Much dismay has been directed at a last-minute watering down of the agreement, at the behest of India and China, so that it now calls on governments to accelerate the phasing down of coal power and fossil fuel subsidies, rather than their phasing out.
But given that those two countries, which account for nearly half the human race, currently meet the majority of their energy needs from coal, the semantic change is merely honest. It will be a lot harder for them to do without coal that it would be for New Zealand.
Glasgow was not our last chance, however. There will be another COP in November next year in Sharm El-Sheikh, a resort on the Red Sea (perhaps they are hoping for another Exodus-scale miracle).
Governments are urged to bring more ambitious targets and more concrete plans for achieving them.
In New Zealand's case, we will by then have the emissions reduction plan the Government is due to announce next May.
And by then we should have the judgment of the Climate Change Commission on whether the He Waka Eke Noa consultative process, aimed at figuring out how to quantify and price livestock emissions at the farm level by 2025, is likely to succeed.
Farmers are incentivised to ensure it does. Otherwise, they face the rough justice and inefficiency of seeing emissions priced though the emissions trading scheme at the processor level.
And it should reduce the lurking danger — as the world increasingly seeks methane as low hanging fruit — of the protectionist mischief of carbon tariffs.
But will the geopolitics of climate change have changed by this time next year?

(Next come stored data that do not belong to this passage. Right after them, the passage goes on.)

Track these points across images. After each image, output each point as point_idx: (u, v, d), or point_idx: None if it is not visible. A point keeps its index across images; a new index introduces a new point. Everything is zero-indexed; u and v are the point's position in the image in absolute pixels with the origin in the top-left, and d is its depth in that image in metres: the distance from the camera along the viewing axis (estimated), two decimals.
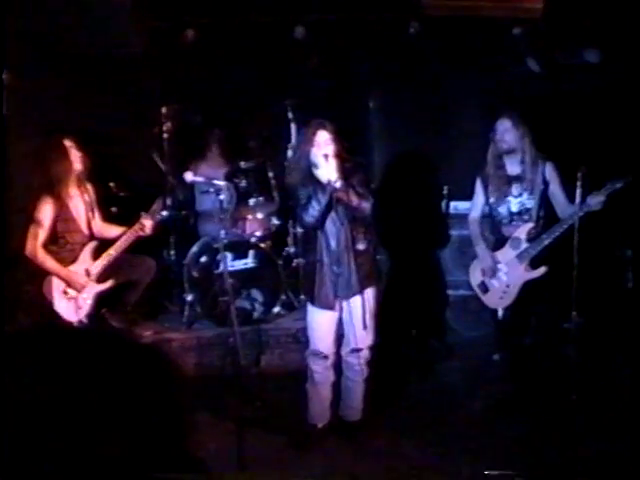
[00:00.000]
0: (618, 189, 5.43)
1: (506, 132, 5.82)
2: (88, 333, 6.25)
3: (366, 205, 5.09)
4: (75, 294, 6.25)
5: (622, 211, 5.86)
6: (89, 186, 6.46)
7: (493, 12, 6.22)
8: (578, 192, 5.39)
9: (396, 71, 7.62)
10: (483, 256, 6.02)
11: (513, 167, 5.89)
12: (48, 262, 6.15)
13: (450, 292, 7.29)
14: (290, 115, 7.26)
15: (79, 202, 6.37)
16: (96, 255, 6.35)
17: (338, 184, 4.93)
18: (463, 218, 6.98)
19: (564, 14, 6.39)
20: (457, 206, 7.33)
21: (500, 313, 5.95)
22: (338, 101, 7.59)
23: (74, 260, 6.30)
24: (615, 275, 6.96)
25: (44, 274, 6.17)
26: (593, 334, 6.42)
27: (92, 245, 6.37)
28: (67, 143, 6.22)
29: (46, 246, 6.17)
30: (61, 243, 6.26)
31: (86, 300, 6.30)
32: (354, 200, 5.02)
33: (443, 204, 7.47)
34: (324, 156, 4.97)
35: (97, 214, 6.51)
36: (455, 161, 7.65)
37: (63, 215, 6.23)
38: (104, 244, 6.43)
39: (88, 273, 6.29)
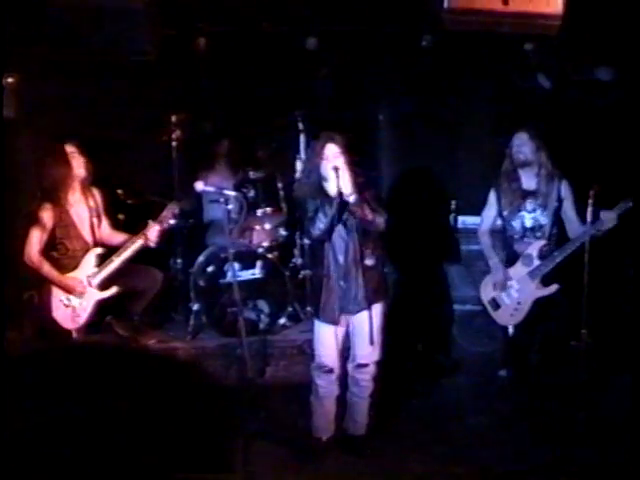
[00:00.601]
0: (630, 208, 5.41)
1: (523, 145, 5.82)
2: (90, 342, 6.29)
3: (380, 220, 5.07)
4: (74, 301, 6.22)
5: (633, 231, 5.83)
6: (95, 192, 6.43)
7: (513, 28, 6.20)
8: (589, 210, 5.37)
9: (407, 84, 7.61)
10: (495, 269, 6.01)
11: (529, 181, 5.88)
12: (45, 268, 6.12)
13: (457, 307, 7.25)
14: (300, 126, 7.24)
15: (82, 208, 6.34)
16: (99, 262, 6.32)
17: (352, 198, 4.92)
18: (471, 233, 6.98)
19: (580, 31, 6.37)
20: (465, 221, 7.30)
21: (511, 330, 5.92)
22: (348, 113, 7.57)
23: (76, 267, 6.27)
24: (624, 294, 6.93)
25: (43, 280, 6.15)
26: (602, 353, 6.39)
27: (95, 252, 6.34)
28: (69, 149, 6.19)
29: (45, 252, 6.15)
30: (61, 249, 6.23)
31: (85, 308, 6.27)
32: (369, 215, 5.00)
33: (451, 219, 7.45)
34: (334, 169, 4.94)
35: (104, 220, 6.49)
36: (463, 176, 7.66)
37: (63, 221, 6.20)
38: (108, 251, 6.40)
39: (89, 281, 6.26)
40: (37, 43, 6.11)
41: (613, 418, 5.78)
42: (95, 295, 6.31)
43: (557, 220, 5.82)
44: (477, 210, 6.85)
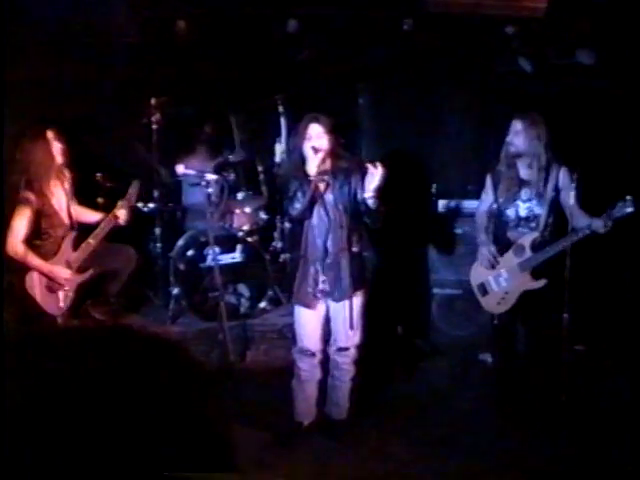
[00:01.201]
0: (627, 214, 5.34)
1: (516, 136, 5.68)
2: (72, 326, 6.24)
3: (383, 209, 5.08)
4: (58, 287, 6.18)
5: (627, 230, 5.79)
6: (67, 174, 6.36)
7: (496, 10, 6.18)
8: (572, 194, 5.34)
9: (388, 67, 7.57)
10: (483, 247, 5.93)
11: (524, 170, 5.79)
12: (29, 258, 6.05)
13: (436, 291, 7.23)
14: (280, 109, 7.21)
15: (60, 192, 6.28)
16: (76, 245, 6.27)
17: (371, 202, 4.95)
18: (451, 217, 6.97)
19: (561, 14, 6.36)
20: (445, 204, 7.28)
21: (495, 318, 5.91)
22: (328, 96, 7.54)
23: (56, 252, 6.22)
24: (613, 291, 6.94)
25: (26, 268, 6.09)
26: (586, 337, 6.44)
27: (72, 235, 6.28)
28: (49, 135, 6.11)
29: (29, 241, 6.08)
30: (44, 237, 6.18)
31: (68, 293, 6.22)
32: (382, 209, 5.02)
33: (431, 202, 7.43)
34: (312, 148, 4.94)
35: (74, 199, 6.42)
36: (445, 159, 7.63)
37: (46, 211, 6.13)
38: (84, 234, 6.35)
39: (69, 264, 6.21)
40: (17, 25, 6.03)
41: (596, 404, 5.83)
42: (77, 278, 6.26)
43: (553, 210, 5.72)
44: (458, 194, 6.87)
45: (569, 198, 5.63)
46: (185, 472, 1.48)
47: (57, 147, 6.14)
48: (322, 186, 4.99)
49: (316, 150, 4.94)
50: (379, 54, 7.49)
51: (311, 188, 4.95)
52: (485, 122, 7.41)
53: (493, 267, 5.86)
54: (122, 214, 6.21)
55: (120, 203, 6.25)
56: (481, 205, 6.09)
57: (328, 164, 4.97)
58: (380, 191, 4.98)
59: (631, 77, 6.76)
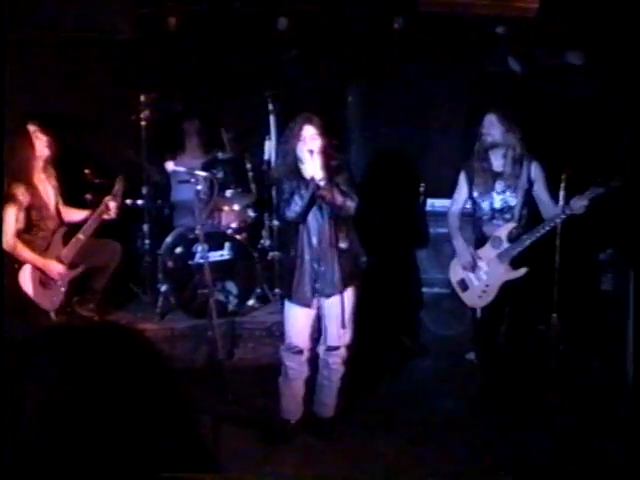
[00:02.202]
0: (601, 194, 5.43)
1: (492, 126, 5.80)
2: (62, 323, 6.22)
3: (351, 204, 5.06)
4: (51, 282, 6.17)
5: (604, 214, 5.85)
6: (52, 171, 6.34)
7: (488, 10, 6.19)
8: (562, 194, 5.37)
9: (378, 66, 7.58)
10: (461, 251, 6.00)
11: (498, 162, 5.87)
12: (24, 252, 6.05)
13: (424, 290, 7.25)
14: (270, 107, 7.20)
15: (48, 187, 6.27)
16: (66, 241, 6.26)
17: (322, 182, 4.91)
18: (440, 216, 6.99)
19: (551, 15, 6.38)
20: (434, 203, 7.29)
21: (478, 312, 5.94)
22: (317, 95, 7.55)
23: (47, 248, 6.21)
24: (594, 278, 6.98)
25: (20, 263, 6.07)
26: (570, 336, 6.44)
27: (62, 231, 6.28)
28: (31, 128, 6.10)
29: (20, 235, 6.07)
30: (34, 231, 6.16)
31: (60, 288, 6.22)
32: (338, 199, 4.99)
33: (420, 201, 7.44)
34: (309, 151, 4.94)
35: (61, 197, 6.42)
36: (433, 158, 7.64)
37: (37, 203, 6.12)
38: (73, 230, 6.34)
39: (60, 260, 6.21)
40: (6, 19, 6.01)
41: (581, 401, 5.85)
42: (69, 274, 6.26)
43: (527, 202, 5.80)
44: (446, 193, 6.86)
45: (542, 190, 5.73)
46: (173, 472, 1.48)
47: (42, 139, 6.12)
48: (326, 192, 4.97)
49: (312, 152, 4.94)
50: (369, 52, 7.50)
51: (310, 192, 4.95)
52: (474, 121, 7.41)
53: (473, 269, 5.91)
54: (113, 207, 6.21)
55: (107, 198, 6.24)
56: (453, 205, 6.14)
57: (321, 166, 4.96)
58: (328, 171, 4.96)
59: (619, 78, 6.79)
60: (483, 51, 7.34)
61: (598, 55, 6.88)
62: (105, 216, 6.24)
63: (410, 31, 7.15)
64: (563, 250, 5.33)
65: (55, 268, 6.16)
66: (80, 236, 6.23)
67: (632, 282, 5.96)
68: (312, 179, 4.91)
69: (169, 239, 6.92)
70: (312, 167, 4.91)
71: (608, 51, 6.75)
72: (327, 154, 5.00)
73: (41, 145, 6.13)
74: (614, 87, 6.87)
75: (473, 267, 5.93)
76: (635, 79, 5.92)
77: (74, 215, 6.42)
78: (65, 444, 1.41)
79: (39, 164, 6.16)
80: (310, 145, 4.95)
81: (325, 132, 5.06)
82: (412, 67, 7.50)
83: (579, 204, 5.42)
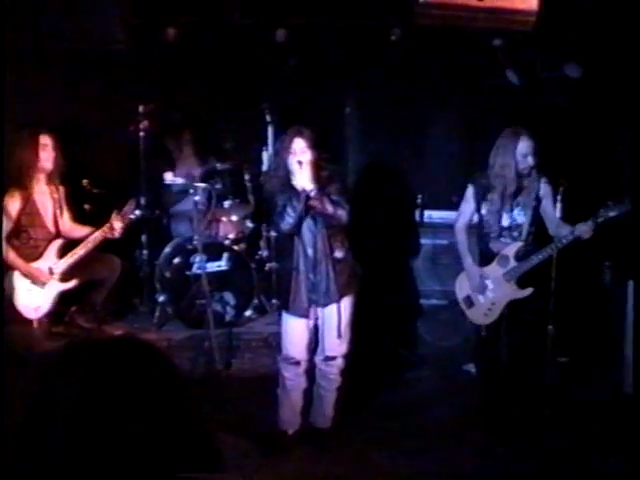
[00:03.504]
0: (610, 218, 5.36)
1: (529, 151, 5.57)
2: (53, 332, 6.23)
3: (342, 213, 5.07)
4: (36, 291, 6.16)
5: (611, 236, 5.81)
6: (60, 186, 6.36)
7: (487, 24, 6.21)
8: (558, 206, 5.33)
9: (375, 78, 7.60)
10: (470, 273, 5.86)
11: (512, 183, 5.73)
12: (11, 256, 6.05)
13: (422, 301, 7.24)
14: (268, 118, 7.22)
15: (47, 199, 6.28)
16: (61, 253, 6.26)
17: (312, 192, 4.94)
18: (437, 227, 7.00)
19: (549, 28, 6.40)
20: (431, 215, 7.29)
21: (483, 329, 5.88)
22: (315, 106, 7.56)
23: (38, 257, 6.22)
24: (594, 290, 6.98)
25: (5, 268, 6.06)
26: (568, 348, 6.46)
27: (58, 243, 6.28)
28: (43, 140, 6.12)
29: (9, 239, 6.07)
30: (23, 237, 6.17)
31: (47, 298, 6.22)
32: (329, 208, 5.01)
33: (417, 213, 7.45)
34: (298, 163, 4.96)
35: (66, 213, 6.43)
36: (430, 170, 7.65)
37: (28, 209, 6.14)
38: (71, 243, 6.35)
39: (51, 271, 6.20)
40: (5, 30, 6.02)
41: (578, 414, 5.86)
42: (57, 286, 6.26)
43: (535, 220, 5.71)
44: (444, 204, 6.88)
45: (550, 207, 5.66)
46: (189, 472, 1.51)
47: (49, 154, 6.13)
48: (316, 203, 4.99)
49: (300, 163, 4.96)
50: (367, 64, 7.52)
51: (302, 204, 4.97)
52: (472, 133, 7.44)
53: (483, 290, 5.81)
54: (118, 227, 6.18)
55: (114, 217, 6.22)
56: (460, 217, 5.97)
57: (311, 177, 4.97)
58: (318, 181, 4.98)
59: (616, 91, 6.82)
60: (481, 63, 7.35)
61: (596, 68, 6.91)
62: (109, 235, 6.22)
63: (408, 43, 7.16)
64: (560, 263, 5.31)
65: (40, 276, 6.15)
66: (79, 251, 6.24)
67: (631, 295, 5.98)
68: (303, 190, 4.94)
69: (167, 249, 6.93)
70: (302, 178, 4.95)
71: (606, 64, 6.78)
72: (317, 165, 5.02)
73: (46, 158, 6.13)
74: (612, 99, 6.89)
75: (482, 289, 5.83)
76: (634, 90, 5.94)
77: (77, 231, 6.42)
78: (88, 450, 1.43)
79: (41, 175, 6.17)
80: (300, 157, 4.98)
81: (316, 145, 5.07)
82: (409, 79, 7.52)
83: (586, 228, 5.36)
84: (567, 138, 6.97)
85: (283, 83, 7.61)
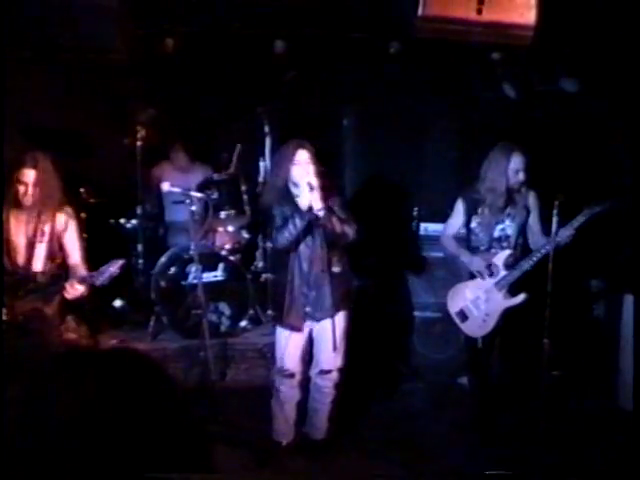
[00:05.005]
0: (586, 222, 5.38)
1: (521, 168, 5.62)
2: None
3: (349, 231, 5.07)
4: None
5: (599, 241, 5.85)
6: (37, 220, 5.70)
7: (485, 38, 6.23)
8: (555, 220, 5.33)
9: (373, 90, 7.62)
10: (471, 261, 5.79)
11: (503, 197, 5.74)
12: None
13: (417, 314, 7.23)
14: (265, 129, 7.23)
15: (21, 229, 5.41)
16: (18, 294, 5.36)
17: (321, 212, 4.90)
18: (433, 240, 6.98)
19: (546, 42, 6.42)
20: (427, 228, 7.30)
21: (479, 342, 5.84)
22: (312, 117, 7.58)
23: None
24: (588, 305, 6.99)
25: None
26: (563, 362, 6.47)
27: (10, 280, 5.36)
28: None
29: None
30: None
31: None
32: (338, 227, 5.00)
33: (413, 225, 7.46)
34: (308, 184, 4.90)
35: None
36: (427, 182, 7.67)
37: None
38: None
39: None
40: (3, 39, 6.03)
41: (573, 428, 5.86)
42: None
43: (523, 230, 5.75)
44: (440, 217, 6.88)
45: (535, 220, 5.72)
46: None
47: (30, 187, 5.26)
48: (326, 222, 4.98)
49: (312, 187, 4.92)
50: (365, 76, 7.54)
51: (305, 222, 4.95)
52: (469, 146, 7.45)
53: (492, 275, 5.75)
54: (74, 291, 5.19)
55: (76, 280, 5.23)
56: (447, 229, 5.96)
57: (321, 198, 4.93)
58: (325, 200, 4.96)
59: (612, 105, 6.85)
60: (478, 77, 7.37)
61: (592, 82, 6.94)
62: (66, 294, 5.26)
63: (406, 55, 7.18)
64: (556, 275, 5.31)
65: None
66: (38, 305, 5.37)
67: (625, 309, 5.99)
68: (309, 210, 4.92)
69: (163, 259, 6.92)
70: (311, 199, 4.90)
71: (602, 78, 6.81)
72: (323, 184, 4.99)
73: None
74: (609, 113, 6.93)
75: (490, 271, 5.76)
76: (631, 104, 5.96)
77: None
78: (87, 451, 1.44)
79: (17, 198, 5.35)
80: (307, 172, 4.95)
81: (316, 159, 5.07)
82: (407, 91, 7.54)
83: (565, 234, 5.38)
84: (563, 152, 6.99)
85: (281, 94, 7.63)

Will China be any more inclined to let the rest of the world tell it what to do and how quickly?
Will India no longer look like a whole lot of poverty sitting atop a whole lot of coal?
Will Europe be any less in thrall to Russian gas?
One change which does look increasingly likely is that by this time next year, Republicans will have regained control of the US Congress.
If so, we can forget about any effective action at the federal level on climate change, at least anything that would require legislation or a budget. And the United States is the second-largest emitter.
The inherent limitations of an international system which relies on peer pressure and consensus is not an excuse for cynicism, fatalism and apathy, however.
It is a world where money talks.
At the moment the loudest voice is that of vested interest.
But the collective impact of what people do with their hard-earned dollars, as consumers and as investors, could drown that out.
And at the big end of town the Glasgow Financial Alliance for Net Zero, set up last April, now represents 450 banks, fund managers, insurers and other financial institutions, controlling assets of over US$130t. They Include ANZ, the NZ Superannuation Fund, ACC and the Government Superannuation Fund.
It is committed to applying that heft to the goal of net zero emissions by 2050. Its chairman, former Bank of England governor Mark Carney, said "we now have the essential plumbing in place to move climate change from the fringes to the forefront of finance so that every financial decision takes climate change into account".